If they are then they are serving their intended purpose, no problem. But if they are causing you to be overweight, or even worse damaging your health, then you might want to take action.  

It's not about resisting urges, or giving into them. It's about understanding them. Those desires and impulses exist for a reason. The purpose of those impulses are positive, however, the logic behind the solutions we create to satisfy those impulses are not always sound. 

For example, you may have had a tough week and you might get to Friday and feel the desire the to reach out for some comfort food. You have three options: 

Fight the urge: as we know that this is draining and it feels unpleasant. 

Give into the urge: but this may contribute to overeating and other behaviour we what to stop. 

Understand the urge: if you are reaching our for comfort food what is that telling you?

What has happened during that week or that day that has caused you to want comfort? If you dealt with the purpose of the impulse, could you come up with a better way of meeting that need than putting on weight?
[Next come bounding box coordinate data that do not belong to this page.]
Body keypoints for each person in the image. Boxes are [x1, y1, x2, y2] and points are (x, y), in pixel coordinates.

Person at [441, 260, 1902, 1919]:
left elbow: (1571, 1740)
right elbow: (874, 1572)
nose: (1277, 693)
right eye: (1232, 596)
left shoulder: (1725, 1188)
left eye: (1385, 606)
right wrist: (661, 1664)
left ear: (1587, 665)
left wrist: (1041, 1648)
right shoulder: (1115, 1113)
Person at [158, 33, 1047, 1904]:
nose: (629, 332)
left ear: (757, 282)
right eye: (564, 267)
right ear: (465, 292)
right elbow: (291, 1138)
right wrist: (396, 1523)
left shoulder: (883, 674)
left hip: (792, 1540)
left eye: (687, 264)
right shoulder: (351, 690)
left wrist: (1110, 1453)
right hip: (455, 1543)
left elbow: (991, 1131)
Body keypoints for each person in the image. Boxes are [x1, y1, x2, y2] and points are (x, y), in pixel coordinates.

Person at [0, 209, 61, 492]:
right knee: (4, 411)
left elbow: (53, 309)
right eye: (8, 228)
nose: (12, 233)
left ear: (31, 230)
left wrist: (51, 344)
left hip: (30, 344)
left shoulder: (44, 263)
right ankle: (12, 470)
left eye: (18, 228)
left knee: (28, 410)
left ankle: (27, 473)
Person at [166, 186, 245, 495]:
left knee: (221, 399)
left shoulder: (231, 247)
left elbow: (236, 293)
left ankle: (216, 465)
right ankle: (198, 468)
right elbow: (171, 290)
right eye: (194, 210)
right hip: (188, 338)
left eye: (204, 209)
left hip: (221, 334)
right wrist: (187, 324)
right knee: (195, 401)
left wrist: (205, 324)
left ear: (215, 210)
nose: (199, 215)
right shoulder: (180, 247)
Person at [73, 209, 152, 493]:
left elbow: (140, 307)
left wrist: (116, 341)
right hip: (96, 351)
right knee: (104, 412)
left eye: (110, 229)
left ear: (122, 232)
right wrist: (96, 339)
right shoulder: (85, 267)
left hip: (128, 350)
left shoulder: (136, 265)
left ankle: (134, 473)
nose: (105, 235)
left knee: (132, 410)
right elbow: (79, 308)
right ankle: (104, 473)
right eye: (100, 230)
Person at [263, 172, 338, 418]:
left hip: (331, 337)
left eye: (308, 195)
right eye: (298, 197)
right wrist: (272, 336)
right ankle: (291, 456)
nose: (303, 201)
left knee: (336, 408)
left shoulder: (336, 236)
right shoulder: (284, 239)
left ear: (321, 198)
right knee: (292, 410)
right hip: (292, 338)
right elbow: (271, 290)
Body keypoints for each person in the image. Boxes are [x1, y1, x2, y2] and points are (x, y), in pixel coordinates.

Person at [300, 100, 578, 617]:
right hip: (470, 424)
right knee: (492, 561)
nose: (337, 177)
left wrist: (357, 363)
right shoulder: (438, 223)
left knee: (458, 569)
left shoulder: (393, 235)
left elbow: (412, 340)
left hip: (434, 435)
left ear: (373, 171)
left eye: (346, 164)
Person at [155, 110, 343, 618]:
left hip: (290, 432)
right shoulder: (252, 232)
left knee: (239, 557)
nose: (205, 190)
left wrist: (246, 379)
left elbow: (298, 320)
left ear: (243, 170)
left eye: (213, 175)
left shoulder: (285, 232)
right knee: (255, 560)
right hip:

The urge to reach for comfort is correct, it's what we need. However, food as a solution for providing comfort, in this case, might be completely wrong for you. Is there a better way of achieving the same thing? 

 

Give it a go 

If you are finding your impulse to eat certain things or in certain situations is problematic, next time rather than try to resist that impulse try and understand it. You may find that if the cause of these impulses are dealt with they disappear altogether. 

Self-control is a wonderful thing. It helps you function as an adult and preserves relationships when you're asked: "does my bum look big in this?" but it's simply not a good long term strategy for successful weight loss.